The downside is that at your most vulnerable state if not careful, you may find yourself reading a book that perpetuates your negative emotions even further at the end of the day without really offering much help, except giving you a more cynical view of the world. Granted, not all books are supposed to be peachy and read with rose-tinted glasses, but at the very least they can be respectful and to some degree sensitive. What we read and the content we consume in our minds has an impact towards our mental space. A reckless dive into the world of self-help can actually lead to self-destruction as opposed to the very help that one aspires to get. So what should one do to have a positive, fun and beautiful learning experience in the world of self-help?
Read those reviews!
Nowadays, with apps like audible, amazon and the likes, it’s quite easy to read reviews made by previous readers.
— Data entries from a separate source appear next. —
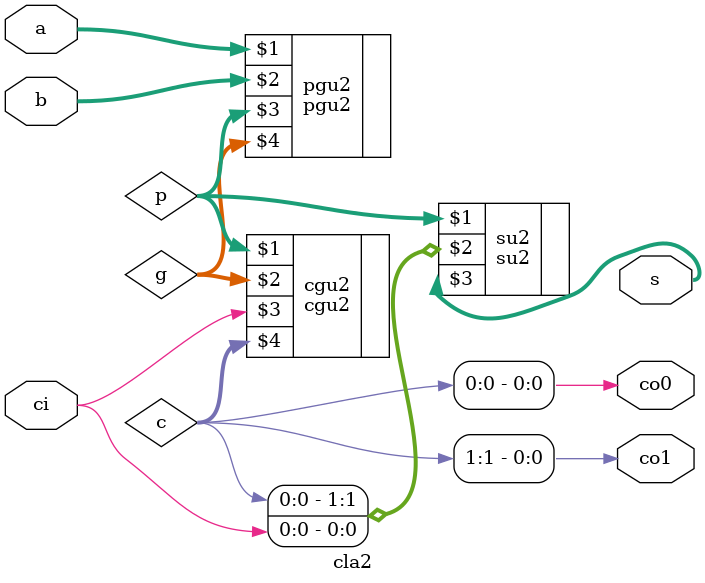
<source format=v>
`include "pgu2.v"
`include "cgu2.v"
`include "su2.v"

module cla2 
(
  input [1:0]  a,b,
  input ci,
  output [1:0] s,
  output co1, co0
);
  wire [1:0] c, p, g;
 
assign co0 = c[0];
assign co1 = c[1];

pgu2 pgu2(a, b, p, g);
cgu2 cgu2(p, g, ci, c);
su2 su2(p, {c[0], ci}, s);
endmodule


</source>
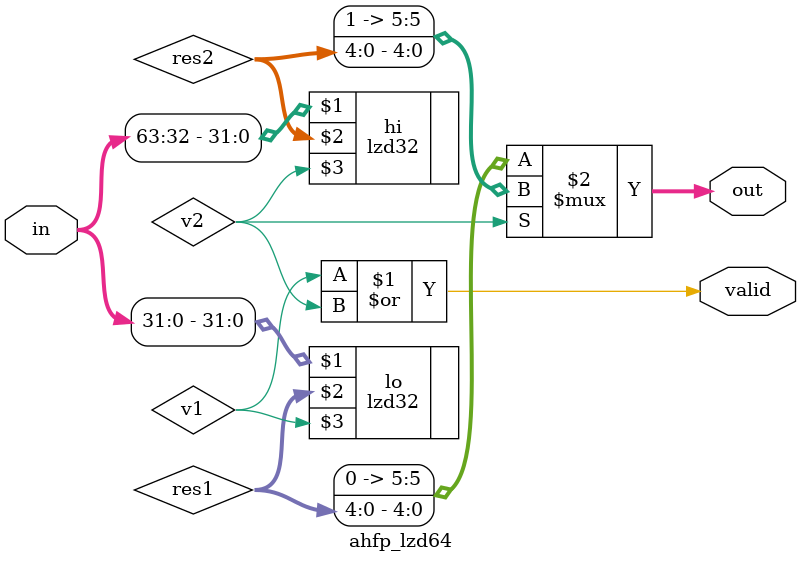
<source format=v>
module ahfp_lzd64(in, out, valid);
	input 	wire [63:0] in;
	output	wire [5:0] 	out;
	output	wire valid;
	wire [4:0] res1, res2;
	wire v1, v2;
	lzd32 lo(in[31:0], res1, v1);
	lzd32 hi(in[63:32], res2, v2);
	assign valid = v1 | v2;
	assign out = v2 ? {1'b1, res2} : {1'b0, res1};
endmodule
</source>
Read those reviews before you waste your hard earned money, valuable time and mental effort. Within those reviews you will notice a particular vibe in what others think of the book and be able to make a well-informed decision. If a book is decent enough you’ll know! Do this before putting your mental health on the line and reading something completely toxic. Once that toxicity gets in, it lingers for some time and it takes quite the effort to get it out.
Ask yourself what you genuinely expect to get out of the book
It’s important to truthfully assess what you expect to get out of a book and have realistic expectations. If you’re honestly looking for a strong dose of tough love, then maybe a certain type of book is for you, if you’re in a bit of an emotional space and desire something more sensitive and nurturing then aim for something that embodies those aspects. But the last thing you want to do is find yourself reading something extremely insensitive or dismal when you weren’t mentally ready to receive it!
Review the author as well
Usually authors tend to write books that have a similar train of thought or overall message at the end of the day even if they’ve written several books. Reviewing an author before hand will give you a general picture of the author’s perceived personality and writing persona, which ultimately influences their overall content. This will assist you in deciding whether the works of a particular author may or may not be up your alley.
Only take what resonates
Remind yourself that at the end of the day, the book was written by a human being just like you and I who is prone to flaws and error. Reminding yourself of this before hand will help you develop an objective and discerning state of mind well in advance and prevent you from entering the negative pitfalls of toxicity that can sometimes be hidden in self-help literature.